On January 16, the second bank failure of the year took place.  Bank of Clark County was closed on Friday by Washington State regulators, and the FDIC was named receiver.  To protect the depositors, the FDIC entered into a purchase and assumption agreement with Umpqua Bank, Roseburg, Oregon, to assume the insured deposits of the Bank of Clark County.  With two banks failing on the same day may be a sign of serious bank portfolio troubles brewing.

Thankfully for the FDIC, most depositors have little to worry about it.  Bank of Clark County will reopen on Tuesday, due to the Martin Luther King, Jr. holiday, as branches of Umpqua Bank.  Depositors of the failed bank will automatically become depositors of Umpqua Bank.  Deposits will continue to be insured by the FDIC, so there is no need for customers to change their banking relationship to retain their deposit insurance coverage.

Over the weekend, customers of Bank of Clark County can access their insured deposits by writing checks or using ATM or debit cards.  Checks drawn on the bank will continue to be processed. Loan customers should continue to make their payments as usual.

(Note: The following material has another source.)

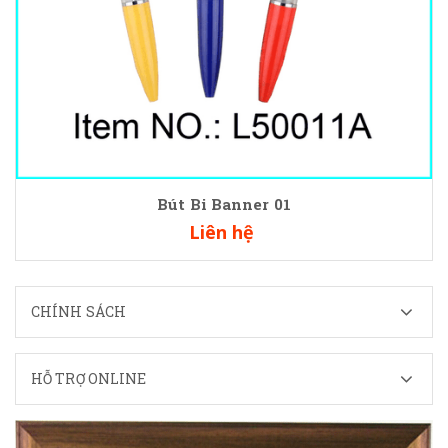
Bút Bi Banner 01
Liên hệ
CHÍNH SÁCH
HỖ TRỢ ONLINE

One concern for those rate shoppers that view bank rating services is that some of these services rated this bank with an above average rating.  Since rating services acquire most of their data from publicly disclosed bank finances that are reported for previous quarters, the data’s timeliness is suspect and clearly in some cases severely flawed.

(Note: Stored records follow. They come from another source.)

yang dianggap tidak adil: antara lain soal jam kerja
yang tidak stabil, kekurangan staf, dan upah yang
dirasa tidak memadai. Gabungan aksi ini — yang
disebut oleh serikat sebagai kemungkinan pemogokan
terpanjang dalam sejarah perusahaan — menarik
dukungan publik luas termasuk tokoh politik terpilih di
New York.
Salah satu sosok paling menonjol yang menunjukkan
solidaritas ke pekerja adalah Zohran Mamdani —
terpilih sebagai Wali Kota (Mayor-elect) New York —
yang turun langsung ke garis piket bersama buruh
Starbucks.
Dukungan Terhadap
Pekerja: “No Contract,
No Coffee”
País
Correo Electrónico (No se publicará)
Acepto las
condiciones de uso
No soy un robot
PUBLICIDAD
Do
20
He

The FDIC released additional information about the bank transfer to Umpqua Bank.  In addition to assuming the failed bank’s insured deposits, Umpqua Bank will purchase $30.4 million of assets comprised of cash, cash equivalents, marketable securities and loans secured by deposits. The FDIC will retain the remaining assets for later disposition.

According to the FDIC, as of January 13, 2009, Bank of Clark County had total assets of $446.5 million and total deposits of $366.5 million.  At the time of closing, there were approximately $39.3 million in uninsured deposits held in approximately 138 accounts that potentially exceeded the insurance limits.  This amount is an estimate that is likely to change once the FDIC obtains additional information from these customers.

The FDIC describes the action as the transaction ais the least costly resolution option, and the FDIC estimates the cost to its Deposit Insurance Fund will be between $120 and $145 million.  Bank of Clark County is the second FDIC-insured institution to be closed this year.  Bank of Clark County is the first bank to fail in the state of Washington since Emerald City Bank, Seattle, on July 2, 1993.